Activity:
Up to and including the line that contains "τουλάχιστον στην α΄ φάση υλοποίησης και", write out every line of the entries exactly, beginning with the first. Omit the pictures.

Dataset records:

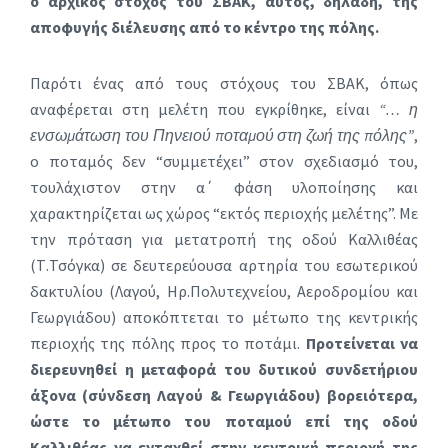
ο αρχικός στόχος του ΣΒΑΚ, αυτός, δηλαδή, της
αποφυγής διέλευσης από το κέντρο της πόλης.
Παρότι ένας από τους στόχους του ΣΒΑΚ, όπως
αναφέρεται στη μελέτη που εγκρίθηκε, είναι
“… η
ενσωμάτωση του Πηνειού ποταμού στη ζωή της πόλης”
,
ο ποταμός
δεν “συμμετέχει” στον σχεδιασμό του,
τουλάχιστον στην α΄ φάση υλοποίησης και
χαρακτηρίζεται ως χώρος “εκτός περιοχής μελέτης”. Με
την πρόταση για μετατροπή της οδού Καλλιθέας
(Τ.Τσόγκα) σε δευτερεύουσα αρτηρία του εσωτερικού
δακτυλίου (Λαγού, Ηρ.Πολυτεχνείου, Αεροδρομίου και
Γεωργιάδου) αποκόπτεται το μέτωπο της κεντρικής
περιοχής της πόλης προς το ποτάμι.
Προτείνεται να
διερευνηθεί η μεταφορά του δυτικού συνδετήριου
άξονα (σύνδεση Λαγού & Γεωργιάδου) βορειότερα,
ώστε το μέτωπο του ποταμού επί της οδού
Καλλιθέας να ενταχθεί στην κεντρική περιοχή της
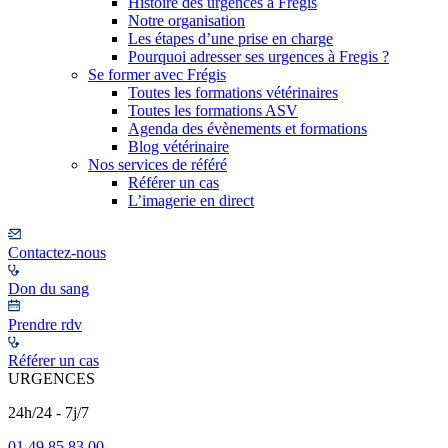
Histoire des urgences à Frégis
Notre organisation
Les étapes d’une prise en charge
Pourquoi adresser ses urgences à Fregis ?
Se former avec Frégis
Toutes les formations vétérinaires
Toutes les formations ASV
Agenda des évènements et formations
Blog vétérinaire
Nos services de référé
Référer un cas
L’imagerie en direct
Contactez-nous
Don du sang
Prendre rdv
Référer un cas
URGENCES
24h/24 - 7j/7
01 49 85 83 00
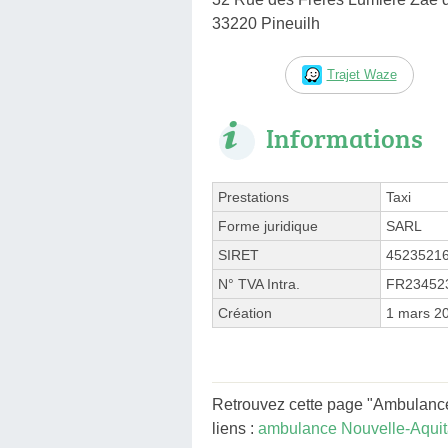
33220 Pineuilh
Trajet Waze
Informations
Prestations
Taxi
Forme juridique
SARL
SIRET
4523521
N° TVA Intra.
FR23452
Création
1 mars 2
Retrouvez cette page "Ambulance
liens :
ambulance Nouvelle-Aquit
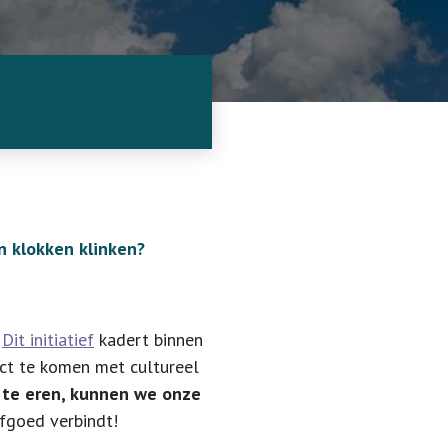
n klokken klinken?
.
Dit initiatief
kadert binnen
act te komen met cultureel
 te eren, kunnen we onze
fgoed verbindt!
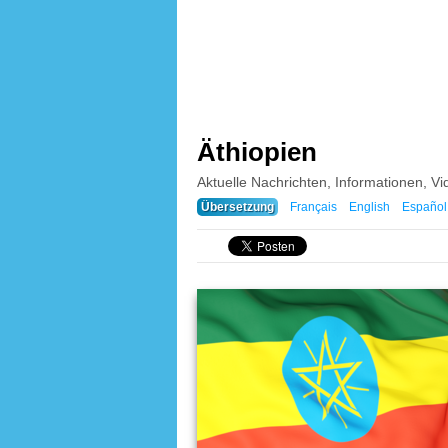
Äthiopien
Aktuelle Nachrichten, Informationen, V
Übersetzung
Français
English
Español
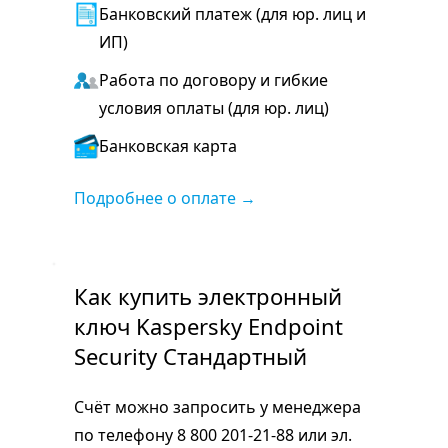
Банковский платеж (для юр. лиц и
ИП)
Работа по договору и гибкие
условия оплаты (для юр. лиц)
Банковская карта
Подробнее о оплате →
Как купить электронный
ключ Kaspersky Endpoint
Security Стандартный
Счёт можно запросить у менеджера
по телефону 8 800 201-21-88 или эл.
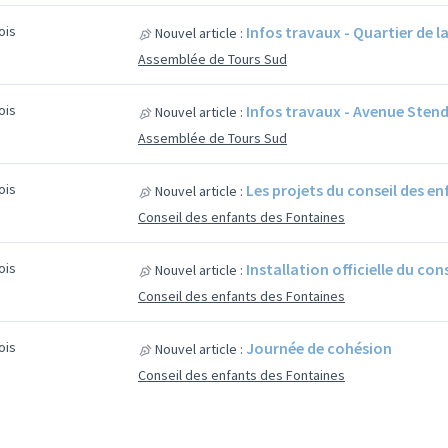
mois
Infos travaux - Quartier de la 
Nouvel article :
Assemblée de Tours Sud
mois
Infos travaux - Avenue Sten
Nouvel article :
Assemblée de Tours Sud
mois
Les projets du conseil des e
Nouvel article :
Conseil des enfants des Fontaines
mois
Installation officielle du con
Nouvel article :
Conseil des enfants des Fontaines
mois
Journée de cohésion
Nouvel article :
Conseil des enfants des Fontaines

Answer to the exercise:
ο αρχικός στόχος του ΣΒΑΚ, αυτός, δηλαδή, της
αποφυγής διέλευσης από το κέντρο της πόλης.
Παρότι ένας από τους στόχους του ΣΒΑΚ, όπως
αναφέρεται στη μελέτη που εγκρίθηκε, είναι
“… η
ενσωμάτωση του Πηνειού ποταμού στη ζωή της πόλης”
,
ο ποταμός
δεν “συμμετέχει” στον σχεδιασμό του,
τουλάχιστον στην α΄ φάση υλοποίησης και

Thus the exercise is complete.